10. Access. In the event you desire physical access to any of GPC’s properties, you will agree to make such request to GPC in writing providing therewith a current insurance certificate naming GPC an additional insured. In return for arranging access to the properties or leases you agree to indemnify, defend and hold harmless GPC, its affiliates and subsidiaries and each of their Representatives from and against any and all liabilities, claims and causes of action for personal injury, death or property damage occurring on or to such property as a result of your entry onto the premises, except for any such liabilities, claims and causes of action for personal injury, death or property damage finally judicially determined to have resulted solely from the gross negligence or willful misconduct of GPC. You agree to comply fully with all rules, regulations and instructions issued by GPC regarding your actions while upon, entering or leaving the property of GPC.
11. No Waiver. It is further understood and agreed that no failure or delay in exercising any right, power or privilege hereunder will operate as a waiver thereof, nor will any single or partial exercise thereof preclude any other or further exercise thereof or the exercise of any other right, power or privilege hereunder. This Agreement represents the entire understanding of the parties with respect to the matters referred to herein and supersedes all prior understandings, written or oral, between the parties with respect thereto. No provision in this Agreement can be waived or amended except by written consent of GPC, which consent shall specifically refer to the affected provision and explicitly make such waiver or amendment.

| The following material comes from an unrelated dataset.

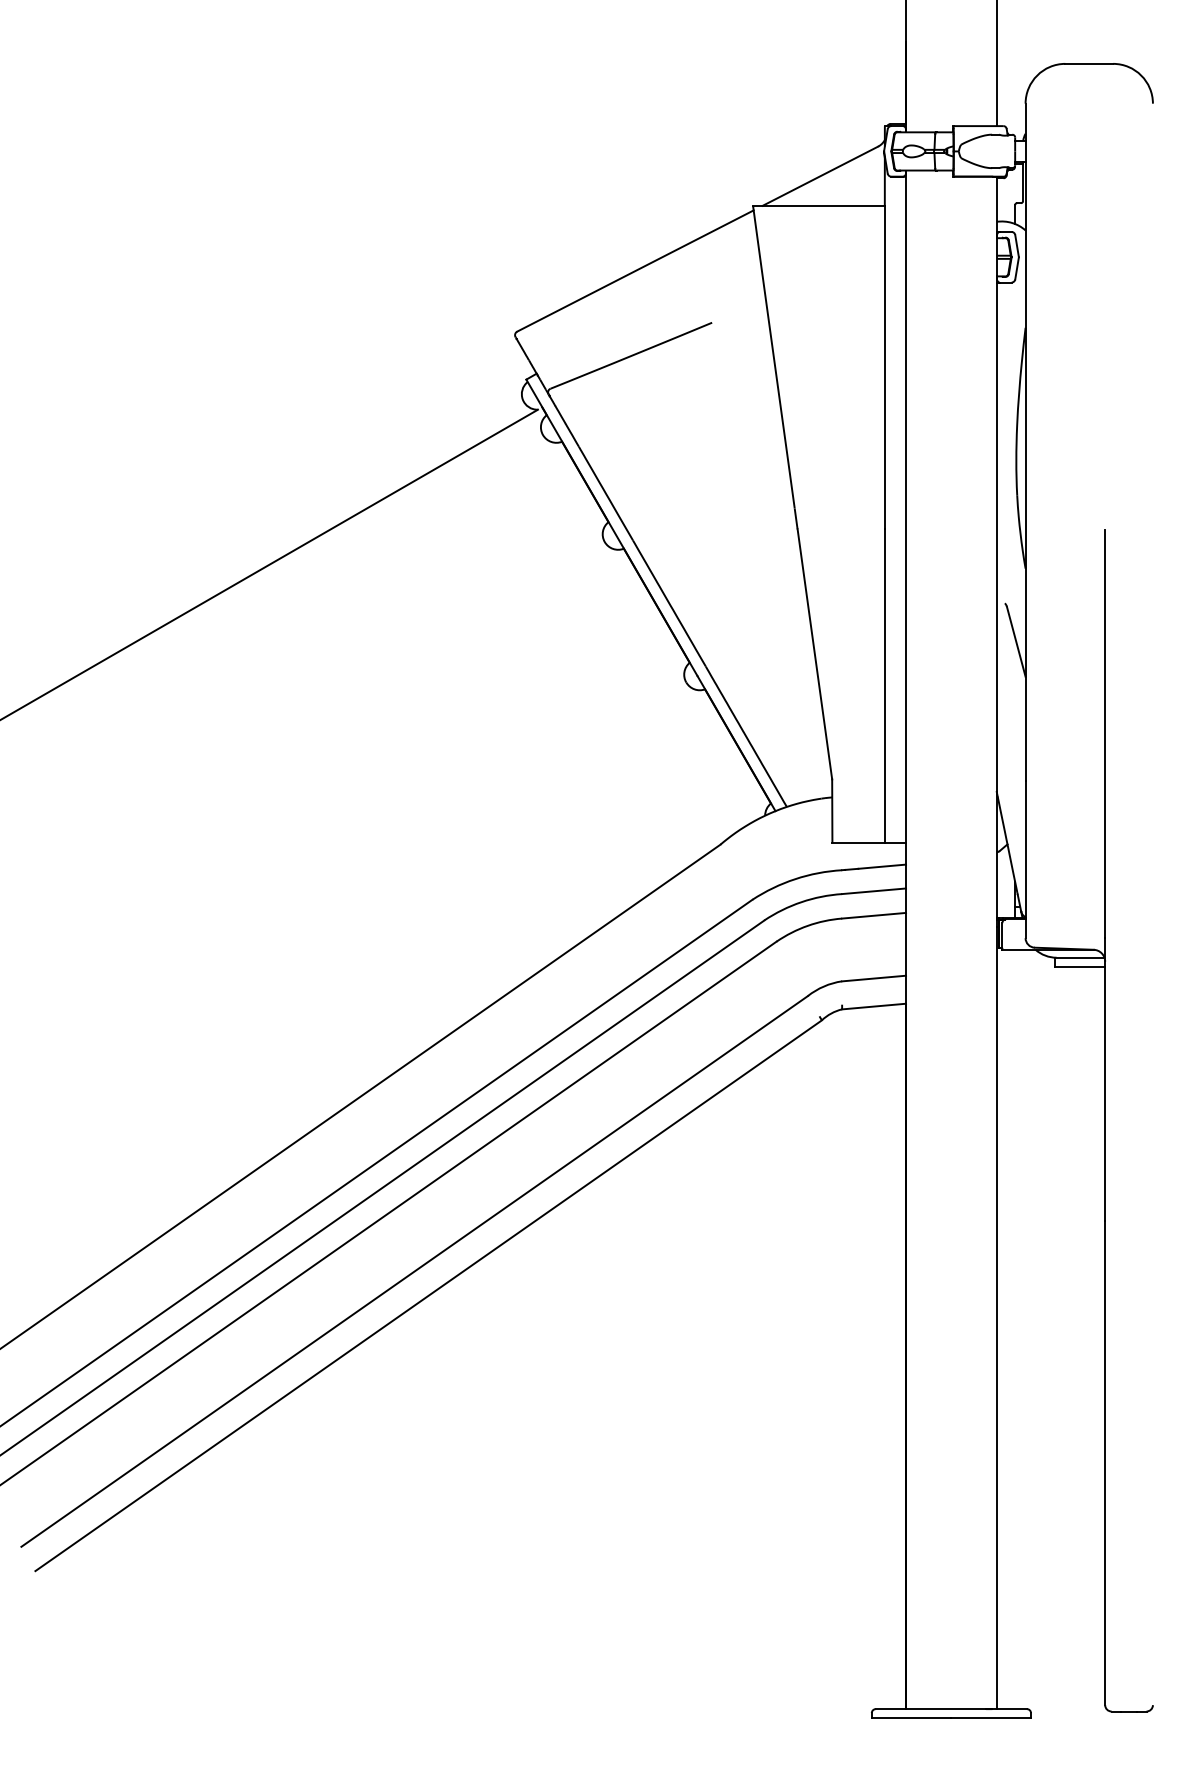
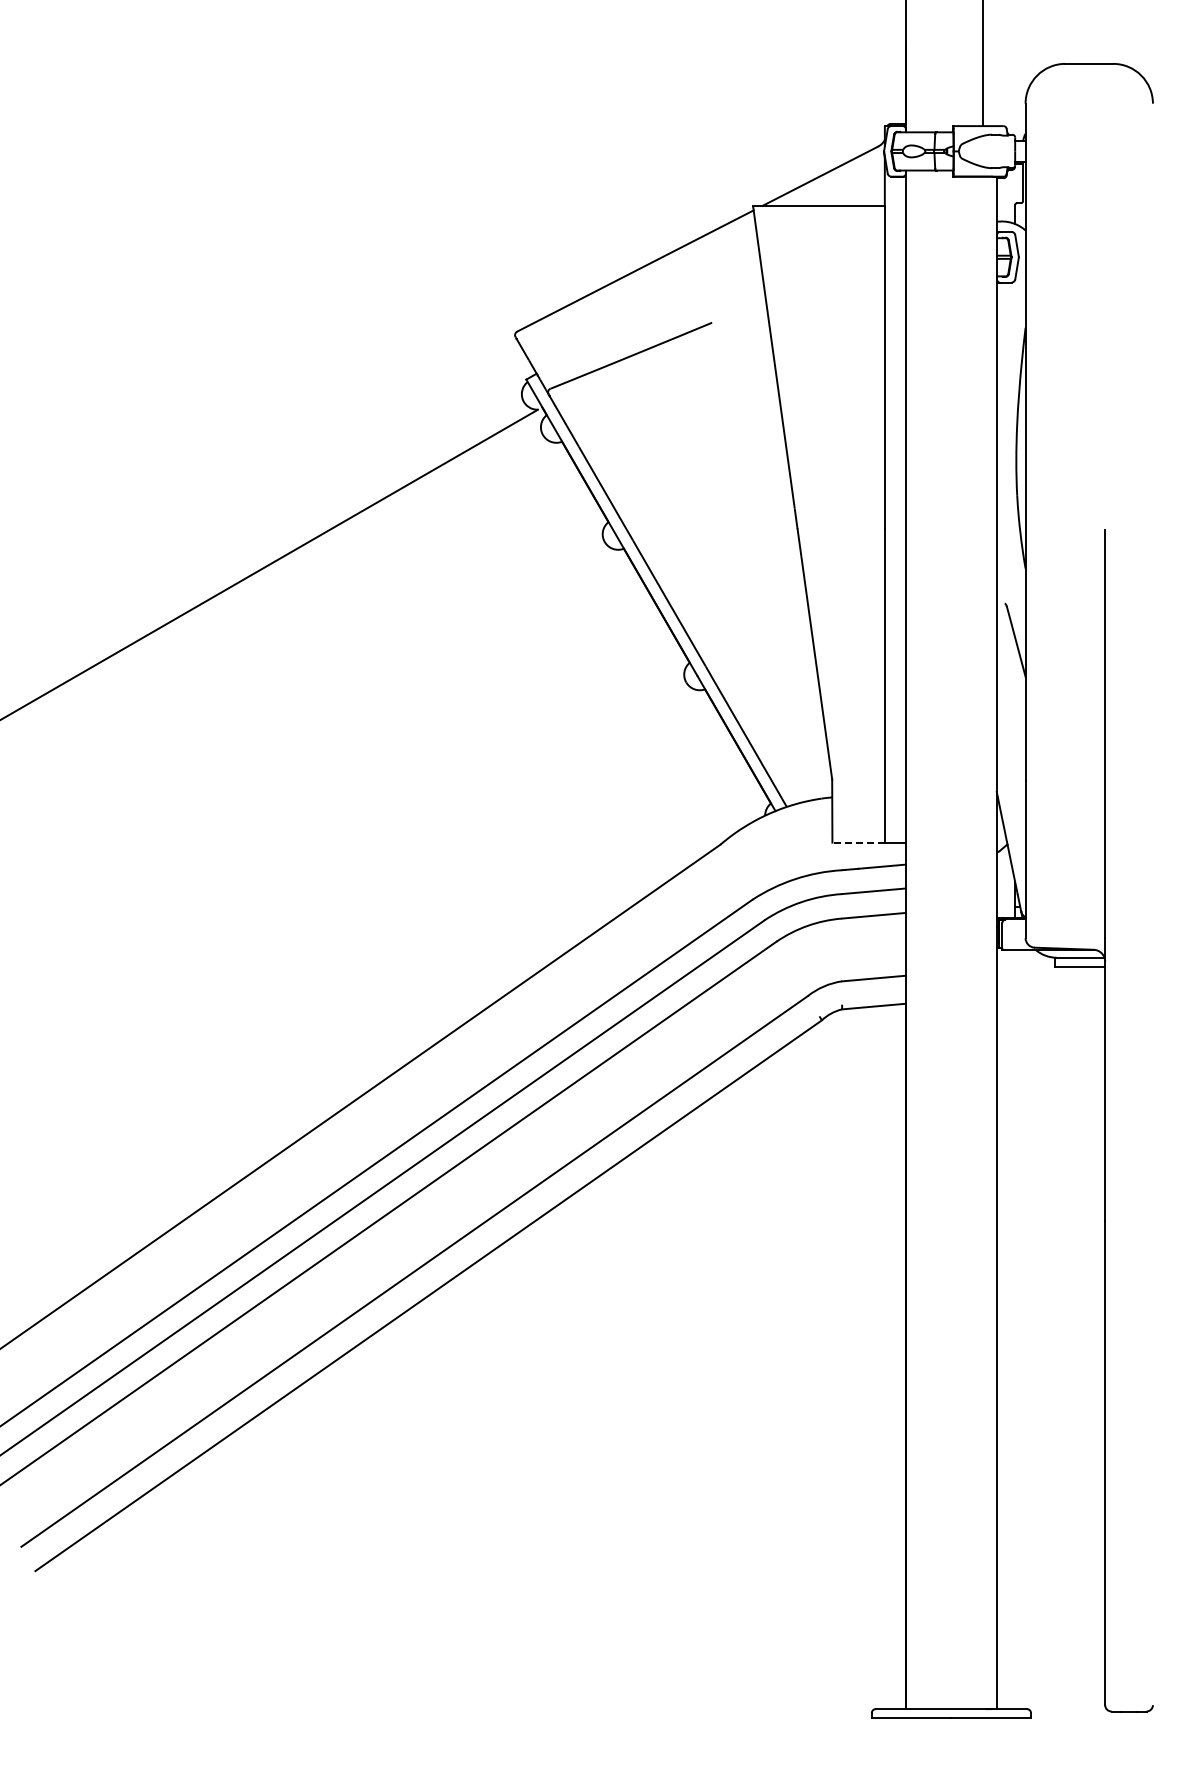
line at (996, 64) position: (996, 64) -> (982, 64)
line at (858, 842): solid -> dashed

12. Person; Representatives; Affiliates. As used in this Agreement, (i) the term “person” will be interpreted broadly to include, without limitation, any corporation, company, group, partnership, limited liability company, other entity or individual, (ii) the term “Representatives,” used with respect to a person, shall include the directors, officers, members, employees, representatives, agents, attorneys, consultants, contractors, accountants, financial advisors and other advisors, and banks and other potential financing sources of or to such person, and (iii) the term “affiliate” when used with respect to a person, shall have the meaning given to it in Rule 12b-2 under the Securities Exchange Act of 1934.

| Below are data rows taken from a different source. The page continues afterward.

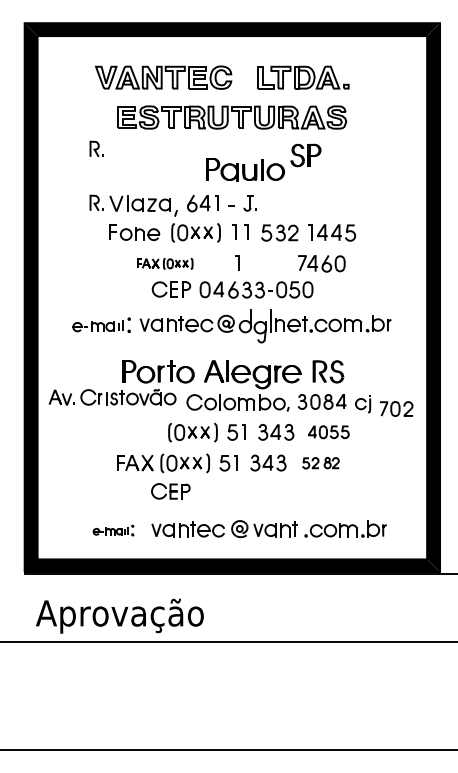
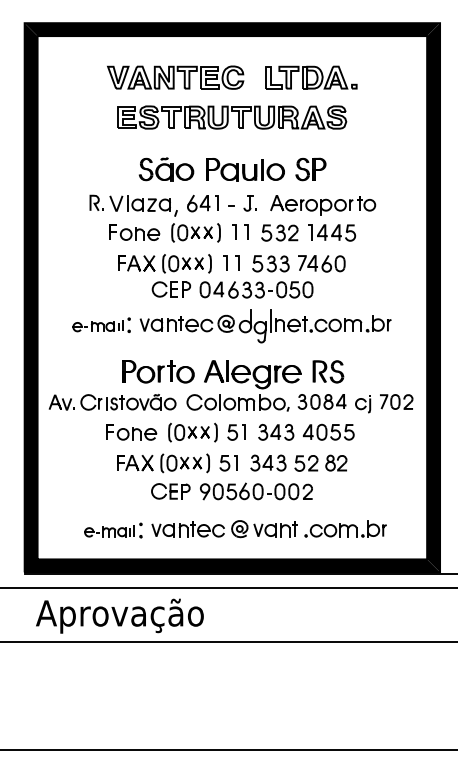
part at (163, 77) position: (163, 77) -> (175, 77)
part at (303, 77) position: (303, 77) -> (311, 77)
part at (96, 148): present -> none
part at (305, 155) position: (305, 155) -> (310, 169)
part at (166, 169): none -> present
part at (323, 205): none -> present
line at (226, 262): none -> present
part at (165, 263) size: 57x13 px -> 94x20 px
part at (270, 263): none -> present
part at (112, 397) position: (112, 397) -> (112, 402)
part at (396, 408) position: (396, 408) -> (396, 401)
part at (131, 432): none -> present
part at (328, 432) size: 42x15 px -> 52x18 px
part at (320, 463) size: 38x13 px -> 54x18 px
part at (256, 491): none -> present
part at (113, 530) size: 43x13 px -> 59x17 px
line at (228, 588): none -> present
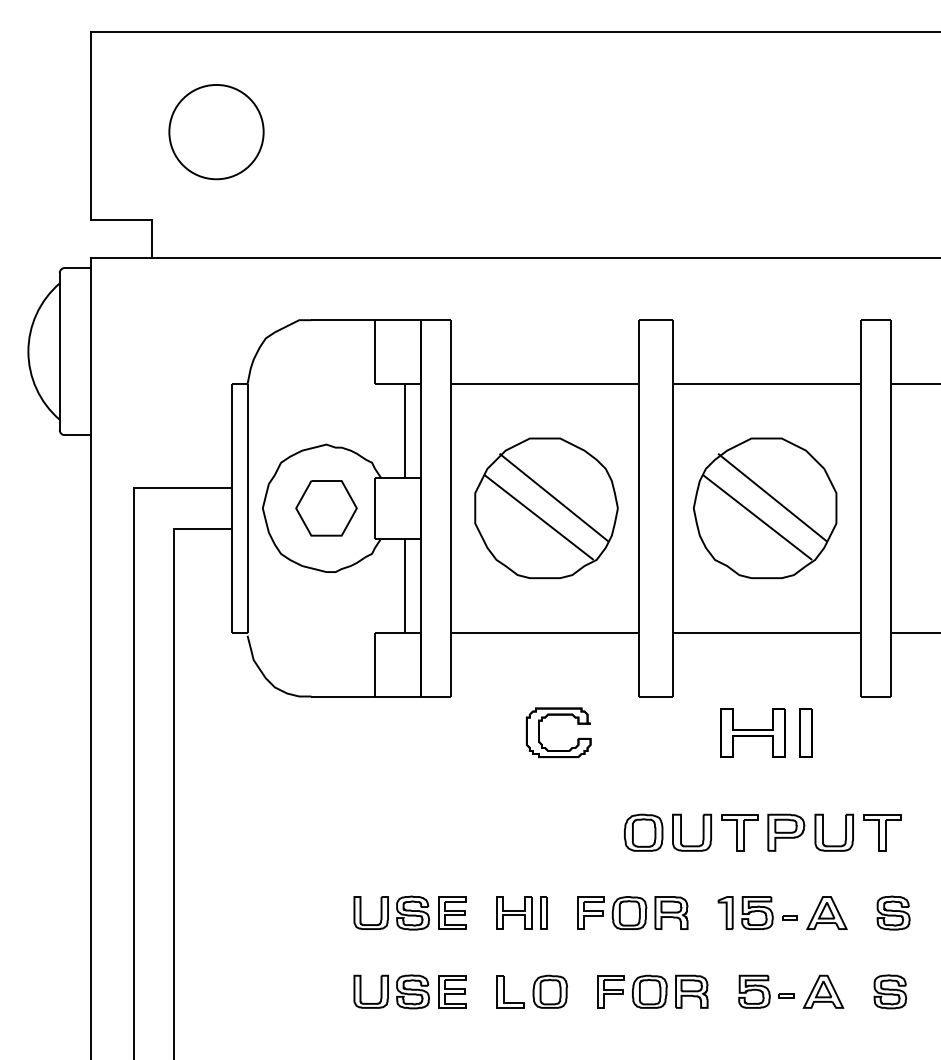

13. Notices. All notices to be given to a party hereunder shall be in writing and delivered personally, by overnight courier or by facsimile, addressed to the President of such party, with a copy to the General Counsel of such party, if any, at the corporate headquarters of such party.
14. Governing Law. This Agreement is for the benefit of GPC and you (but not for the benefit of your Representatives) and will be governed by and construed in accordance with the laws of the State of Texas, without giving effect to the choice of law rules thereof. You agree that any legal action or proceeding relating to your obligations under or arising out of this Agreement must be brought only to the exclusive jurisdiction of the courts of the State of Texas or the federal courts located in the State of Texas.
15. Counterparts. This Agreement may be executed by the parties hereto in separate counterparts, each of which when so executed and delivered shall be an original, but all such counterparts shall together constitute one and the same instrument. Each counterpart may consist of a number of copies hereof each signed by less than all, but together signed by all of the parties hereto.